Jenkins: Excellence emanates from consistently repeating successful habits until they become rituals. It also means that employees may have unsuccessful habits and sometimes fail and need coaching. That’s part of the mutual self-interest—developing successful rituals together.

How can companies demonstrate they care about their employees and their safety?

Fulwiler: First, senior leadership needs to communicate that their employees are the most valuable part of the enterprise—they are not just cogs in a wheel. They do this by engaging the workers in the overall safety process. Then, they need to communicate that the safety of their workforce is one of the top values of the enterprise. The simplest way to accomplish this is to talk with the workers about their jobs and their job safety in a caring and empathic manner.

Jenkins: Safety follows culture. The company first has to have a culture of caring. Recognizing contributions to the workplace community and broader community [along with] recognizing growth and employees taking opportunities to develop are two great ways for companies to show they care.

What is one aspect of workplace safety that keeps you up at night?

Fulwiler: That the workforce, by and large, is not engaged. A recent Gallup poll of about 200,000 workers found that only 33% of the workforce is actually engaged. Fifty-one percent merely put in their time, and 16% are actively disengaged. That means 67% of the workforce is not actively engaged, and the negative impact on safety is obvious.

Jenkins: That we make safety and health (S&H) too complicated because it doesn’t match the workplace culture, is too prescriptive or doesn’t reflect the needs of the employees.

Given the current state of workplace safety, what are you most looking forward to in the future?
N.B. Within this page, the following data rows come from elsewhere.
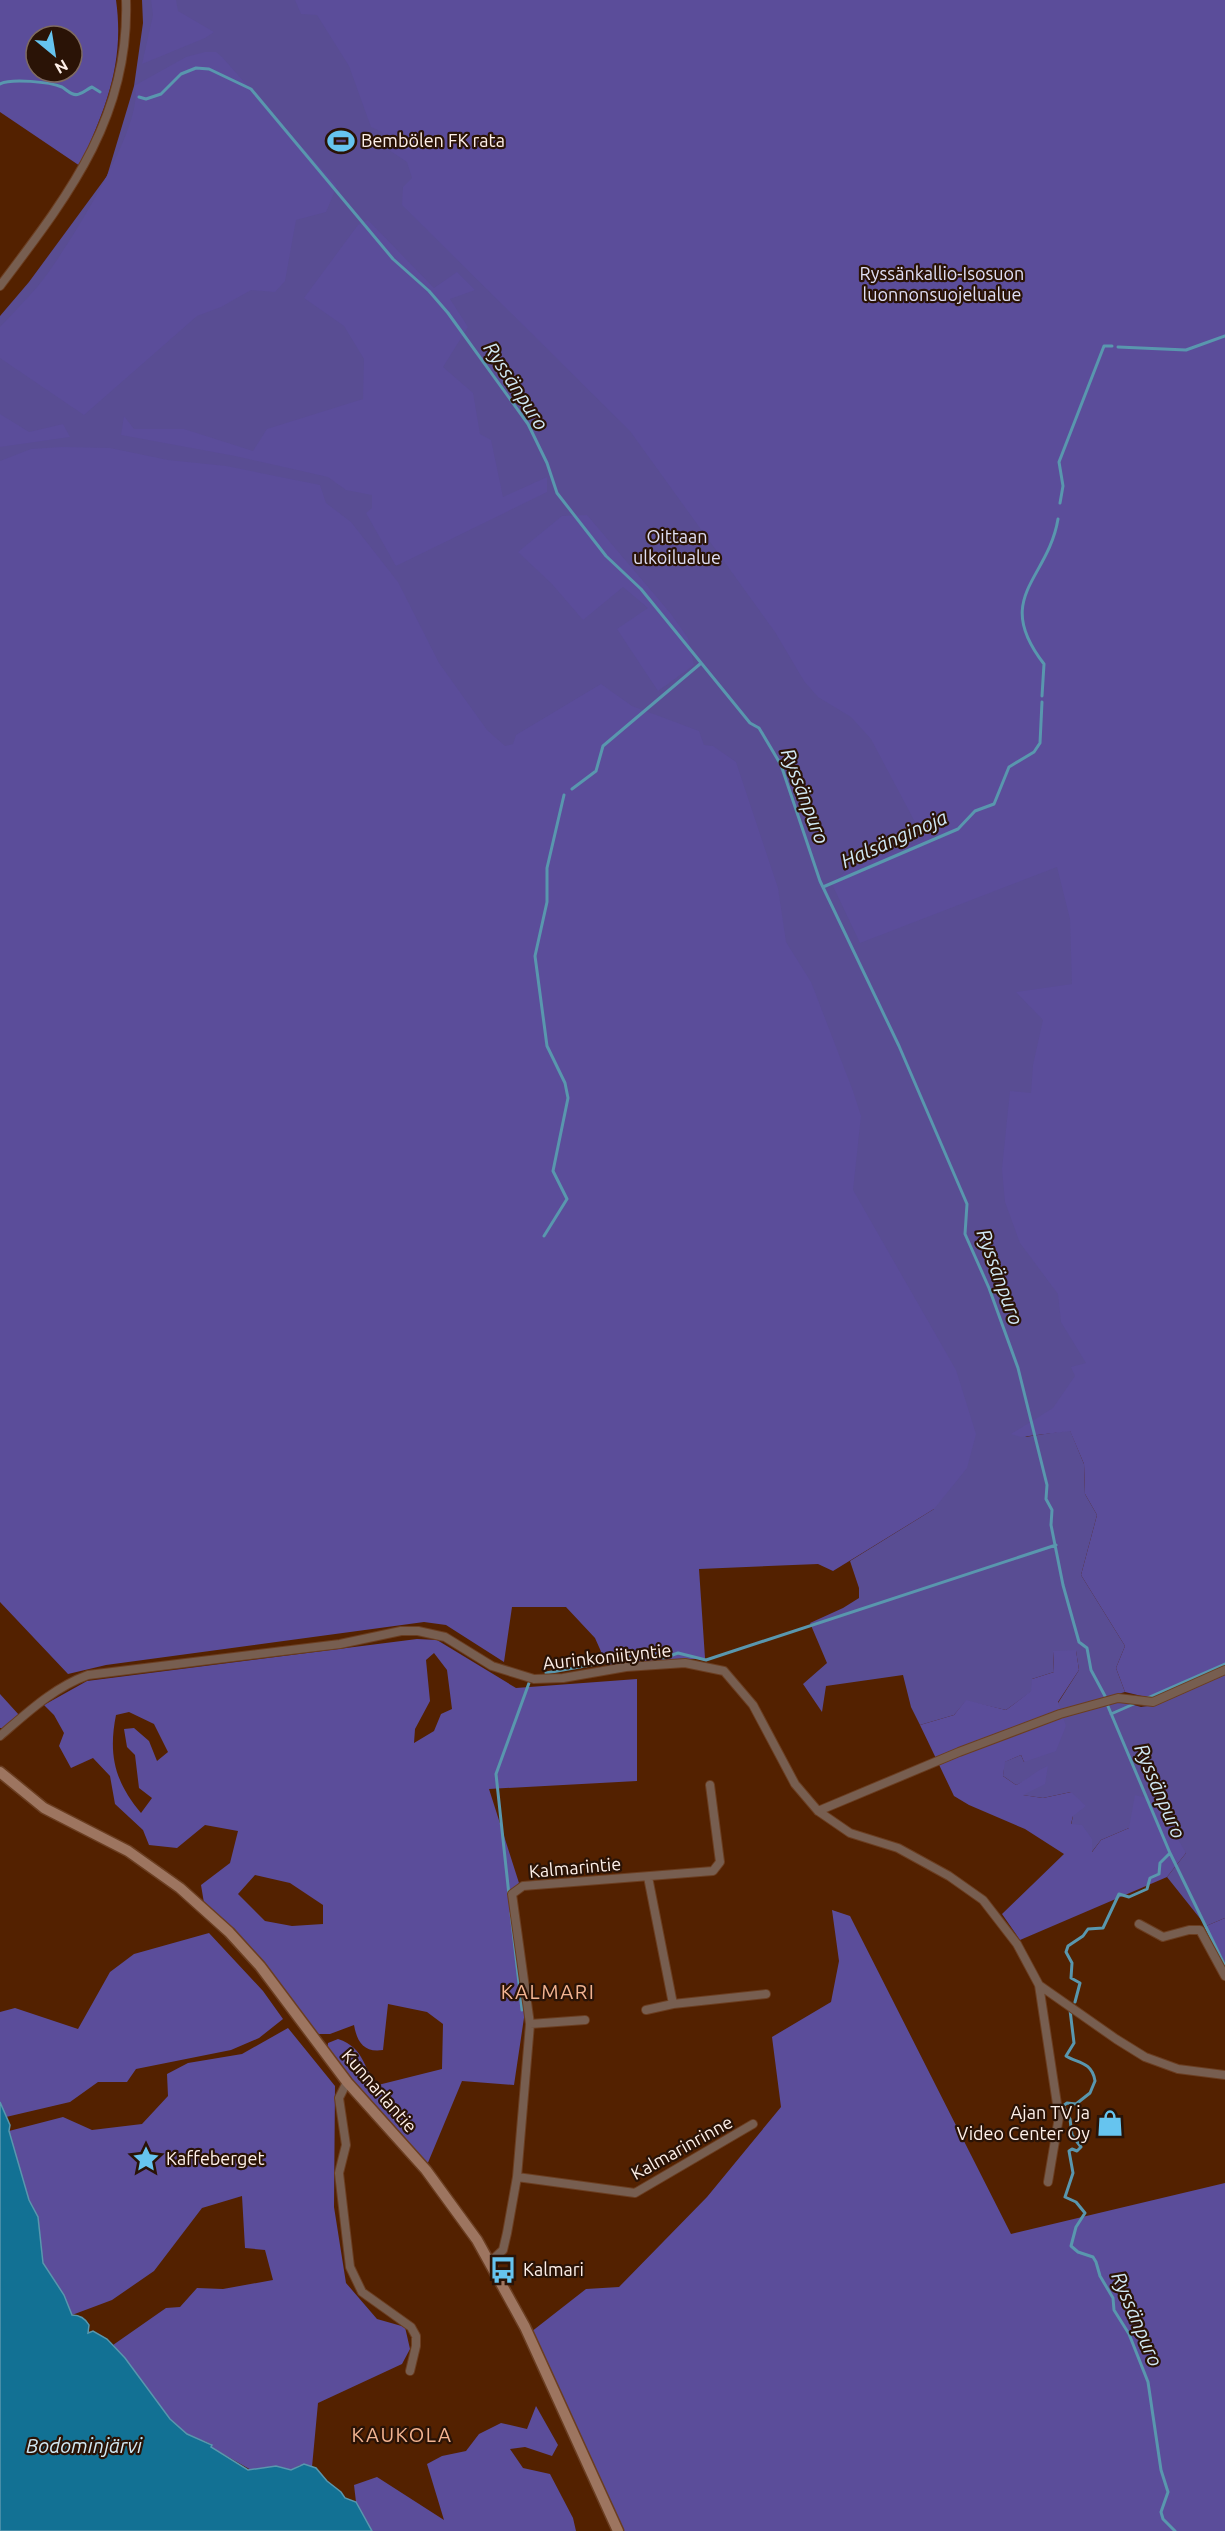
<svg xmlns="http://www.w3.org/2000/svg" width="1225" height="2531" font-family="Ubuntu,sans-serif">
<rect width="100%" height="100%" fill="#532100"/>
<path fill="#594d93" d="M142,0H1225L1137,1373L1025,1437L1070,1430L1084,1464L1085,1494L1097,1515L1081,1575L1125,1646L1116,1668L1125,1692L1059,1711L1058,1703L1079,1670L1076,1651L1053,1652L1054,1672L1032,1679V1691L1006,1710L966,1701L954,1715L920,1725L911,1707L903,1675L826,1686L822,1712L803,1684L827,1663L810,1623L843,1608L859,1598V1588L850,1561L934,1509L0,959V316L29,282L107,176L134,86L143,23Z
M1225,1674V1918L1206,1926L1167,1877L1186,1853L1129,1828L1101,1840L1091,1853L1071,1825L1073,1816L1071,1792L1043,1798L1022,1795L1030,1779L1016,1785L1003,1776L1004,1762L1021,1755L1024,1762L1062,1717L1116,1700L1141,1707L1154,1705Z"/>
<path fill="#5b4d9a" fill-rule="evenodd" d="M0,0H116C125,64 105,109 80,166L0,112ZM36,36H72V72H36Z
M151,0H176L178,11L214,32L205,38L142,64L153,15Z
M295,0H1225V1667L1154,1699L1125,1692L1116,1668L1125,1646L1081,1575L1097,1515L1085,1494L1084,1464L1070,1431L1021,1437L1011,1434L1053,1408L1075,1376L1071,1367L1086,1363L1061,1322L1058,1294L1020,1243L1005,1202L1002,1169L1010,1091L1031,1093L1033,1065L1043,1020L1016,992L1072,984L1070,919L1057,867L860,943L832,884L846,871L924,839L871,739L851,717L818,697L804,681L775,632L630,431L402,205L403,187L412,178L407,162L389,150L382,132L371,127L349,66L317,15L301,14Z
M205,52H216L222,57L337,186L326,212L296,220L285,281L275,292L251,290L221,307L197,316L84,415L0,358V327C13,313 26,300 38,286C63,256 148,121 134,86L186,57Z
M368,220L434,288L457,272L475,290L450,299L468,327L443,367L473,393L480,434L491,440L503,497L547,477V492L396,566L366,513L372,508V495L346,490L328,477L235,456L121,435L124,416L134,429H184L253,451L267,429L363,399L364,359L344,326L304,298L358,225Z
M0,414L29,432L63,424L70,437L0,447Z
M62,447L110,448L168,460L226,466L320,485L326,503L351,522L398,582L439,663L487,730L505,746L513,744L516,735L601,684L632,706L699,731L704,745L713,746L736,762L778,888L786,942L811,982L853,1091L861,1116L853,1190L956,1370L976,1434L967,1468L934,1509L833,1571L818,1564L699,1569L705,1658L607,1665L595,1638L566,1607H512L504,1662L446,1625L424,1622L106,1665L68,1674L0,1602V461L31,449Z
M587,515L671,614L688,638L694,665L658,691L617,629L648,608L623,587L583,620L552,584L518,552L562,516Z
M417,1639L437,1640L516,1688L637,1679V1781L489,1789L519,1883L508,1897L525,2011L514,2085L462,2081L427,2165L327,2051L328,2043L338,2039C366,2048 363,2071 378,2085L442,2069L443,2024L427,2012L388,2004L383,2050C364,2053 357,2042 354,2025L330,2034H315L284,1989L251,1948L204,1903L201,1885L230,1863L238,1831L205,1825L177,1848L149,1845L143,1830L115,1804L110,1776L93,1758L71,1768L59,1746L64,1733L54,1715L44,1705L87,1681ZM434,1653L447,1670L452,1709L441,1714L434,1731L414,1743L415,1729L430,1701L426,1660ZM129,1712L154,1724L168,1752L157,1761L149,1741L134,1728L124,1729L127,1747L135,1755L139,1788L152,1798L141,1813C115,1782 108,1755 116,1715ZM255,1875L290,1883L323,1905V1924L292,1926L265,1921L238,1894Z
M1076,1650L1079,1670L1058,1702L1066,1726L1056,1751L1024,1762L1021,1755L1005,1762L1003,1776L1016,1785C1029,1779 1035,1771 1048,1766L1045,1784L1023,1795L1043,1798L1071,1792L1086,1806L1073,1816L1071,1824L1082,1825L1092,1839V1852L1101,1840L1129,1828L1135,1795L1155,1800L1186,1853L1167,1877L1020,1940L1002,1914L1064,1854L1025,1829L969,1805L954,1796L920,1725L954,1715L966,1700L1006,1710L1031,1691L1032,1679L1054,1672L1053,1651Z
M0,1694L19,1715L5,1728H0Z
M832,1910L850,1916L1011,2234L1225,2183V2531H622L531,2332L586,2289L619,2287L707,2197L781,2107L772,2037L831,2002L839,1961Z
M1225,1918V1963L1206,1926Z
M209,1933L263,1991L283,2019L259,2038L231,2050L136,2069L127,2082H98L70,2102L6,2117L0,2102V2012L15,2008L78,2029L110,1972L134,1954Z
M288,2028L335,2086L334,2207L346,2283L377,2319L405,2327L410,2349L402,2364L318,2403L312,2467L300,2465L291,2470L276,2466L251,2470L211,2447V2444L187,2434L170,2419L113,2345L166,2308L180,2307L197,2288L223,2289L273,2280L265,2250L245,2248L242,2196L202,2208L154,2271L112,2300L72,2315L64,2295L43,2263L38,2217L29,2200L9,2131L63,2117L92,2130L142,2124L168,2096L167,2074L188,2063L242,2054Z
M536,2406L558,2445L552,2456L525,2447L510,2449L523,2468L550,2474L573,2518L576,2531H372L369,2528L356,2502L354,2485L377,2477L444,2520L427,2464L442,2456L466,2451L479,2434L501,2423L527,2429Z"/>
<path fill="#127194" stroke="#5997ae" stroke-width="1.5" d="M0,2102L10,2125L9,2131L29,2200L38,2217L43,2263L64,2295L72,2315C80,2315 85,2318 89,2325L88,2333L93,2331L107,2339L125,2358L170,2419L187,2434L212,2445L211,2447L248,2470L276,2466L291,2470L304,2464L316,2468L327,2481L341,2492L345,2498L356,2502L372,2531H0Z"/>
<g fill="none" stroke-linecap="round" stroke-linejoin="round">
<path stroke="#5997ae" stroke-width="3" d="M0,84C11,78 50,82 62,87C67,90 73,97 79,94C84,93 87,89 92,87L100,92
M139,97L146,99L161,94L181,74L196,68L209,69L251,89L393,259L429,291L448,313L528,424L547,463L557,493L606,556L641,589L750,723L759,728L781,765L820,881L899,1046L967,1204L965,1234L989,1288L1018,1368L1047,1485L1046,1499L1052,1510L1051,1525L1063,1585L1079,1642L1087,1648L1091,1670L1105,1696
M1118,347L1186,350L1225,336
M1060,503L1063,486L1059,462L1104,346H1112
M1042,696L1044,664C992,597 1048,580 1058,519
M572,789L596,771L603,746L700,664
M823,887L958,829L975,811L994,804L1009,767L1034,752L1040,743L1042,702
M544,1236L567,1199L553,1171L568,1098L565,1083L547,1046L535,956L547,902V868L564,795
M546,1673L652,1654L664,1658L678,1653L706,1660L1056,1545
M1145,1699L1225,1664
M1111,1714L1136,1703
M1170,1853L1225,1966
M509,1895L496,1774L529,1683
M511,1913L522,2010
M1075,2002L1080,1983L1071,1978L1072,1963L1066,1952L1068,1946L1083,1936L1088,1929L1103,1928L1119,1894L1129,1897L1147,1889L1150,1878L1159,1874L1160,1863L1170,1853L1107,1704
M1070,2010L1074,2043L1066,2056C1076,2063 1092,2061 1095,2081L1090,2093L1076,2104L1067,2103L1063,2106L1070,2119L1072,2135L1081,2147L1077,2151L1072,2149L1069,2151L1073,2173L1065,2197L1076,2202L1085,2213L1076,2227L1071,2246L1078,2252L1093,2257L1096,2262L1100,2276L1113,2298L1114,2310L1129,2334L1148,2382L1161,2470L1168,2492L1161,2512L1163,2519L1175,2531"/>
<defs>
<path id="street" d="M0,286C67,197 130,118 126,0
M0,1736C28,1712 53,1688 88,1675L340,1644L401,1631H418L445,1637L492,1666L534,1679L563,1678L626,1667L685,1663L724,1671L753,1705L795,1784L818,1811L850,1833L898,1848L949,1876L983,1900L1017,1944L1039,1985L1116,2039L1145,2057L1178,2069L1225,2075
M818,1811L959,1752L1060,1714L1118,1698L1153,1702L1225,1670
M648,1877L673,2004L766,1994
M1139,1924L1163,1937L1189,1930H1200L1225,1976
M1039,1985L1059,2117L1048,2182
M646,2010L673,2004
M530,2024L585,2020
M347,2082L339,2098L346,2145L339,2173L350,2267L362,2292L411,2327L416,2336V2346L410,2371
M517,2177L635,2193L753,2124
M490,2262L503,2250L507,2233L517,2177L530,2024L512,1894L523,1886L713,1871L720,1862L710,1785"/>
<path id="secondary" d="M0,1772L44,1808L128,1851L180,1888L229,1932L260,1966L347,2082L426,2170L477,2240L525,2327L618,2531"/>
</defs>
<use href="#street" stroke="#6b3e21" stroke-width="10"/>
<use href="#secondary" stroke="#6b3e21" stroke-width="13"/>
<use href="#street" stroke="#775e50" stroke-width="8"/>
<use href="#secondary" stroke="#9d7560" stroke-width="10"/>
</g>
<defs>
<symbol id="stadium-bare" viewBox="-9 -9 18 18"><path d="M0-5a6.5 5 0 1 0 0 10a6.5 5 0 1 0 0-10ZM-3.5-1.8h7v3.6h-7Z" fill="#66c4ef" stroke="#2a1306" stroke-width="2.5" paint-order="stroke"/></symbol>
<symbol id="shop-bare" viewBox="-9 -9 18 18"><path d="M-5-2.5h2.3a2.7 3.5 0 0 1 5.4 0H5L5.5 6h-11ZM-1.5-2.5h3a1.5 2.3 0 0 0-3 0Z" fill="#66c4ef" stroke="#2a1306" stroke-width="2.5" paint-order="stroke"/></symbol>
<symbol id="sight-bare" viewBox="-9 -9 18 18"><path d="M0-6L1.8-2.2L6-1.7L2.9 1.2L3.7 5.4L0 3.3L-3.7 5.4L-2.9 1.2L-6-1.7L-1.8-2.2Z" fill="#66c4ef" stroke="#2a1306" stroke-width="2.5" paint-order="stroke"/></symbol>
<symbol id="bus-bare" viewBox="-9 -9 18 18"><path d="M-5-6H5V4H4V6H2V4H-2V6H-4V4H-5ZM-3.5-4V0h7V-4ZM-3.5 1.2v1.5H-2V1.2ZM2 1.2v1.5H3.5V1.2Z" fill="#66c4ef" stroke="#2a1306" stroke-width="2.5" paint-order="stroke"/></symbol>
</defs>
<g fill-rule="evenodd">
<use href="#stadium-bare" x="322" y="122" width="38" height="38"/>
<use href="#shop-bare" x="1091" y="2104" width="38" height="38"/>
<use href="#sight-bare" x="127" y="2140" width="38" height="38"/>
<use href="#bus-bare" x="484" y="2251" width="38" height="38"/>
</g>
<g text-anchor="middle" stroke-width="4.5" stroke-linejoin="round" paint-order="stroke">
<g font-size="18" fill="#fef0e9" stroke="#2a1306" text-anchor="start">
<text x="361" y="147">Bembölen FK rata</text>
<text x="1090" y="2119" text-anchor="end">Ajan TV ja<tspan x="1090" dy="21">Video Center Oy</tspan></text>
<text x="166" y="2165">Kaffeberget</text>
<text x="523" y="2276">Kalmari</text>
</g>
<g font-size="18" fill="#e0dff5" stroke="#2a1306">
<text x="942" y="280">Ryssänkallio-Isosuon<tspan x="942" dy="21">luonnonsuojelualue</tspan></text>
<text x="677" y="543">Oittaan<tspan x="677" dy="21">ulkoilualue</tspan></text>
</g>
<g font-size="18" fill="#fef0e9" stroke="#2a1306">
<text transform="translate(607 1657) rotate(-6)" y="6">Aurinkoniityntie</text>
<text transform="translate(575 1868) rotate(-5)" y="6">Kalmarintie</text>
<text transform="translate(379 2091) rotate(49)" y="6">Kunnarlantie</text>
<text transform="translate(682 2148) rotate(-29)" y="6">Kalmarinrinne</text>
</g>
<g font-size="20" font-style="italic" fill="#d1e9f5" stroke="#2a1306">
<text transform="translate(516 386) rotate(57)" y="7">Ryssänpuro</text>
<text transform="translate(805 796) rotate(69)" y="7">Ryssänpuro</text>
<text transform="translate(894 839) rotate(-24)" y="7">Halsänginoja</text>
<text transform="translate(1000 1277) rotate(70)" y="7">Ryssänpuro</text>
<text transform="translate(1160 1791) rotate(67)" y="7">Ryssänpuro</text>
<text transform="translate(1137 2319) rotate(67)" y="7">Ryssänpuro</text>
<text x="84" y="2453">Bodominjärvi</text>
</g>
<g font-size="20" letter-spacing="1.5" fill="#f3b492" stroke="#2a1306">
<text x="548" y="1999">KALMARI</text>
<text x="402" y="2442">KAUKOLA</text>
</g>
</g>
<g transform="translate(54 54) rotate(150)"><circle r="28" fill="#2a1306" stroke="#7f6b61" stroke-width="1.5"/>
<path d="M0-4.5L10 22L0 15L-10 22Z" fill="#66c4ef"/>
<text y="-9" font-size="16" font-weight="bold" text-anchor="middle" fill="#fef0e9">N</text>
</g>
</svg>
Fulwiler: That the concept of transformational safety leadership is more broadly embraced.

Jenkins: The evolution of bottom-up S&H, where frontline contributes more broadly to S&H, including job design and risk elimination. S&H professionals or experts may think they have eliminated the risk but commonly introduce another issue. When the solution generator is not the person who does the job and doesn’t understand the job implicitly, something gets missed.

What is the single most important change safety professionals can make to the workplace starting today (or tomorrow)?

Fulwiler: Understanding the importance of engaging the workforce—and that transformational leadership is the way to engage the workforce.

Jenkins: Learning from employees, truly listening and understanding their workplace culture and that the workforce includes everyone at the workplace.